Dataset content:
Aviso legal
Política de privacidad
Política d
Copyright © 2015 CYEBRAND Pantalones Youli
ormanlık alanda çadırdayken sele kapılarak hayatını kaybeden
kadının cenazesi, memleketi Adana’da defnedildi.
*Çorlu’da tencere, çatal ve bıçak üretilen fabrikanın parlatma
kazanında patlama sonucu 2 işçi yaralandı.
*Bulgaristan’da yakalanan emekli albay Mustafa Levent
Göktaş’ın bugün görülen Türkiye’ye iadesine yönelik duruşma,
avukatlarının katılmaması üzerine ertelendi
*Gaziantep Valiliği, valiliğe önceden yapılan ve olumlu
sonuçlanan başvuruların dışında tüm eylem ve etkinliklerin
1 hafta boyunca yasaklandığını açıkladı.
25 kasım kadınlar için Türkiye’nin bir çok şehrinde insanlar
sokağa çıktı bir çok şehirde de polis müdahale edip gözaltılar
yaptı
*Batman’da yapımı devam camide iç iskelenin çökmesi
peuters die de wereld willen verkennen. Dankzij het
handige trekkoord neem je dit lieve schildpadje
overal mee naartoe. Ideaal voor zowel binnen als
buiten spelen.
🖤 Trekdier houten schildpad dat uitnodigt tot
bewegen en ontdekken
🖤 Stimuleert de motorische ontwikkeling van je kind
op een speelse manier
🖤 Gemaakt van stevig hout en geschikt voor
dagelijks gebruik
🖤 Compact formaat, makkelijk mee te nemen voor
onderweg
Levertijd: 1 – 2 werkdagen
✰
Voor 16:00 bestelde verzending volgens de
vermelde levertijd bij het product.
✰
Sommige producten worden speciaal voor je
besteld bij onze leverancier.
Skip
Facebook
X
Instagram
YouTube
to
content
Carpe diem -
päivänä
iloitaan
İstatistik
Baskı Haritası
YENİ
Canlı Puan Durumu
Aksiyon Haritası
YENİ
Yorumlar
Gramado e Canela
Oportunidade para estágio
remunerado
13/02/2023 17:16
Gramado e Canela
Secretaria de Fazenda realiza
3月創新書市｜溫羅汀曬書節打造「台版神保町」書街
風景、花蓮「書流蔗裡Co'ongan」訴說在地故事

Aim of the exercise: Copy every line of each row above character for character, with nothing added, dropped, or changed.

Solved problem:
Aviso legal
Política de privacidad
Política d
Copyright © 2015 CYEBRAND Pantalones Youli
ormanlık alanda çadırdayken sele kapılarak hayatını kaybeden
kadının cenazesi, memleketi Adana’da defnedildi.
*Çorlu’da tencere, çatal ve bıçak üretilen fabrikanın parlatma
kazanında patlama sonucu 2 işçi yaralandı.
*Bulgaristan’da yakalanan emekli albay Mustafa Levent
Göktaş’ın bugün görülen Türkiye’ye iadesine yönelik duruşma,
avukatlarının katılmaması üzerine ertelendi
*Gaziantep Valiliği, valiliğe önceden yapılan ve olumlu
sonuçlanan başvuruların dışında tüm eylem ve etkinliklerin
1 hafta boyunca yasaklandığını açıkladı.
25 kasım kadınlar için Türkiye’nin bir çok şehrinde insanlar
sokağa çıktı bir çok şehirde de polis müdahale edip gözaltılar
yaptı
*Batman’da yapımı devam camide iç iskelenin çökmesi
peuters die de wereld willen verkennen. Dankzij het
handige trekkoord neem je dit lieve schildpadje
overal mee naartoe. Ideaal voor zowel binnen als
buiten spelen.
🖤 Trekdier houten schildpad dat uitnodigt tot
bewegen en ontdekken
🖤 Stimuleert de motorische ontwikkeling van je kind
op een speelse manier
🖤 Gemaakt van stevig hout en geschikt voor
dagelijks gebruik
🖤 Compact formaat, makkelijk mee te nemen voor
onderweg
Levertijd: 1 – 2 werkdagen
✰
Voor 16:00 bestelde verzending volgens de
vermelde levertijd bij het product.
✰
Sommige producten worden speciaal voor je
besteld bij onze leverancier.
Skip
Facebook
X
Instagram
YouTube
to
content
Carpe diem -
päivänä
iloitaan
İstatistik
Baskı Haritası
YENİ
Canlı Puan Durumu
Aksiyon Haritası
YENİ
Yorumlar
Gramado e Canela
Oportunidade para estágio
remunerado
13/02/2023 17:16
Gramado e Canela
Secretaria de Fazenda realiza
3月創新書市｜溫羅汀曬書節打造「台版神保町」書街
風景、花蓮「書流蔗裡Co'ongan」訴說在地故事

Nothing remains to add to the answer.